**EXTRACT TO READ**:
** start **

Re: [HACKERS] Re : Solaris Performance - 64 bit puzzle - Mailing list pgsql-general

From Andrew Sullivan
Subject Re: [HACKERS] Re : Solaris Performance - 64 bit puzzle
Date
Msg-id 20020516155432.C5987@mail.libertyrms.com
Whole thread Raw
In response to Re: [HACKERS] Re : Solaris Performance - 64 bit puzzle  (Tom Lane <tgl@sss.pgh.pa.us>)
Responses Re: [HACKERS] Re : Solaris Performance - 64 bit puzzle  (Bruce Momjian <pgman@candle.pha.pa.us>)
List pgsql-general
On Tue, Apr 30, 2002 at 03:28:13PM -0400, Tom Lane wrote:

> Do you need to profile it?  It seemed that the 32-bit behavior for
> many-equal-keys was so bad that it'd be easy to tell whether it's
> fixed, just by rough overall timing of a test case...

Sorry for taking yet again so long.  Fitting in little tests of this
sort of thing can be a bit of a bear -- there's always about 50 other
things to do.  Anyway, I've performed some simple timed tests that, I
think, confirm that the 64 bit library on Solaris is not so bad.

** end **

**EXTRACTED DATA**:

** start **

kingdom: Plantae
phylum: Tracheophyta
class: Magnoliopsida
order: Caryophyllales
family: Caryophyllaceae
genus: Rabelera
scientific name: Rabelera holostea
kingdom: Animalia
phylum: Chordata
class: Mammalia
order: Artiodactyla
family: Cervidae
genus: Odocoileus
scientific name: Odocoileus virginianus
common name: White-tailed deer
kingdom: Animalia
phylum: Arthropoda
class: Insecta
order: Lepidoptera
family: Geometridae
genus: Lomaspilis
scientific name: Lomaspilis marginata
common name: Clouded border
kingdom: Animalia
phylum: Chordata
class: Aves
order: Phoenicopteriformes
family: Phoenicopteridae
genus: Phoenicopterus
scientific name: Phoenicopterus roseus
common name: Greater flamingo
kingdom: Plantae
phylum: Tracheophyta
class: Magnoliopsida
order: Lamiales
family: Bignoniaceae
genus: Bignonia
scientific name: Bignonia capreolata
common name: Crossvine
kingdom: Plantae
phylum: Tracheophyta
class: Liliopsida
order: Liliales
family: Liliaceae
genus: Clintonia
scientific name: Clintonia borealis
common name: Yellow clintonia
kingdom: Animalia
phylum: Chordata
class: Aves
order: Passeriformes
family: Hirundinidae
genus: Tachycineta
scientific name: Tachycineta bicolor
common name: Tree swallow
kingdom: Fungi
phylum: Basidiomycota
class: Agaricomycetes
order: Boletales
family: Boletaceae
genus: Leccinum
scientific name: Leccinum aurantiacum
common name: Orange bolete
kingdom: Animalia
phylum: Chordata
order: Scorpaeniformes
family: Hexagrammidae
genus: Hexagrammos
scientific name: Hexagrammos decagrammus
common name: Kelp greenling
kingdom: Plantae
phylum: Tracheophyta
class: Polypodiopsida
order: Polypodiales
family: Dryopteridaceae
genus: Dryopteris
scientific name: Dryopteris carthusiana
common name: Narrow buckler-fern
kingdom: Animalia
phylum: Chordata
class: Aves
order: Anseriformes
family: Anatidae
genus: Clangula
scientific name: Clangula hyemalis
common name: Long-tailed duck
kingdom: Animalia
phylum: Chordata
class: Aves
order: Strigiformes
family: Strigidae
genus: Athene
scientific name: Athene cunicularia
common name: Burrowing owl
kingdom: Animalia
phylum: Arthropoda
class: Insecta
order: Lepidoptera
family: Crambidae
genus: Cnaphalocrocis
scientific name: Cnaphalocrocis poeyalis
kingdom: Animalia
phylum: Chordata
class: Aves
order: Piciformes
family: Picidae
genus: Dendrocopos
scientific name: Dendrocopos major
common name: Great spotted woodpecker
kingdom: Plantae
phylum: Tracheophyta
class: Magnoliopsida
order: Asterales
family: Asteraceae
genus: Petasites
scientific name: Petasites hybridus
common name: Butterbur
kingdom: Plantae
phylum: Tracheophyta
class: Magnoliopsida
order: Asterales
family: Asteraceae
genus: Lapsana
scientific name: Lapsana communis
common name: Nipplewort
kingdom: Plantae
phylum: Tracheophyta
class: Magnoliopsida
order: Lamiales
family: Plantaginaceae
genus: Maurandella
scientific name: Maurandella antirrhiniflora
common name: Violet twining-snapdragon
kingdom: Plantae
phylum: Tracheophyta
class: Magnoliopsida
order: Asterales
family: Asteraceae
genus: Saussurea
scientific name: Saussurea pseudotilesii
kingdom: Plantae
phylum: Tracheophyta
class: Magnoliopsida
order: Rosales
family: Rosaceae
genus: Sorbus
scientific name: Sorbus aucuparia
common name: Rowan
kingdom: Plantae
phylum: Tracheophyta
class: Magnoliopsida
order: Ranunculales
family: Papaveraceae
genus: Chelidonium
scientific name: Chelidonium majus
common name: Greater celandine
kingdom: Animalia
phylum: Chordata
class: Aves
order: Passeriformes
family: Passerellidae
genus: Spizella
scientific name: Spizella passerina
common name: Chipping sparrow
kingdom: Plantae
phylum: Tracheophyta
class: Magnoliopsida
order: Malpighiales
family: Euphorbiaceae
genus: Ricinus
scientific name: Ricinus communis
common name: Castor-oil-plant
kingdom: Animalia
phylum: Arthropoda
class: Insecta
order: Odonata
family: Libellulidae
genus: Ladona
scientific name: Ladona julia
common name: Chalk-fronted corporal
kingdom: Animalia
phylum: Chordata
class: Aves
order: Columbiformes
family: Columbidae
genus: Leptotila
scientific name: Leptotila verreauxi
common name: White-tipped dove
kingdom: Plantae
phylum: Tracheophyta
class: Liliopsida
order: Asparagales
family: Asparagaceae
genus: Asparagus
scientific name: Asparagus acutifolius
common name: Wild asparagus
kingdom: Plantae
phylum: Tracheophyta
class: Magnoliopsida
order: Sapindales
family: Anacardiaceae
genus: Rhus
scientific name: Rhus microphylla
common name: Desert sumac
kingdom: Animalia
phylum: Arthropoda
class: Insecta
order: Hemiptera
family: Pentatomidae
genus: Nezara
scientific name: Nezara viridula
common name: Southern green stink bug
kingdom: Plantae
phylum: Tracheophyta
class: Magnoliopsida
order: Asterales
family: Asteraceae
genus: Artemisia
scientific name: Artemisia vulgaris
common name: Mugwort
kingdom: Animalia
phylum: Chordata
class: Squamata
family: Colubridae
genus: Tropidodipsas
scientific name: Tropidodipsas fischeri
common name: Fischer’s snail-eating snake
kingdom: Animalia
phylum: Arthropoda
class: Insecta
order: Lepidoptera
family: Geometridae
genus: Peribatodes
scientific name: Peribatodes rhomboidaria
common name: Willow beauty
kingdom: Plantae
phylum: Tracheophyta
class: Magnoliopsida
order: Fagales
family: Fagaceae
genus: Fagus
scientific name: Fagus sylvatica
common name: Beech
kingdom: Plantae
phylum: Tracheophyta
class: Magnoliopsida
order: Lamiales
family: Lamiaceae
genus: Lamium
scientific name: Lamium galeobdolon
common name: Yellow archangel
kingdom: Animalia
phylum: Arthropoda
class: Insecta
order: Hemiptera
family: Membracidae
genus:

** end **

**SET OF TASKS**:
[a] Answer these about the mailing list message above:
(i) Who is named as the sender?
(ii) On what day, date and time did Tom Lane write the quoted passage?
(iii) Which library do the writer's timed tests show is "not so bad"?
[b] Reproduce the mailing list message word for word, everything from "Responses Re: [HACKERS]" down to "not so bad.".

**EXPECTED OUTPUTS**:
[a]
(i) Andrew Sullivan
(ii) Tue, Apr 30, 2002 at 03:28:13PM -0400
(iii) The 64 bit library on Solaris

[b]
Responses Re: [HACKERS] Re : Solaris Performance - 64 bit puzzle  (Bruce Momjian <pgman@candle.pha.pa.us>)
List pgsql-general
On Tue, Apr 30, 2002 at 03:28:13PM -0400, Tom Lane wrote:

> Do you need to profile it?  It seemed that the 32-bit behavior for
> many-equal-keys was so bad that it'd be easy to tell whether it's
> fixed, just by rough overall timing of a test case...

Sorry for taking yet again so long.  Fitting in little tests of this
sort of thing can be a bit of a bear -- there's always about 50 other
things to do.  Anyway, I've performed some simple timed tests that, I
think, confirm that the 64 bit library on Solaris is not so bad.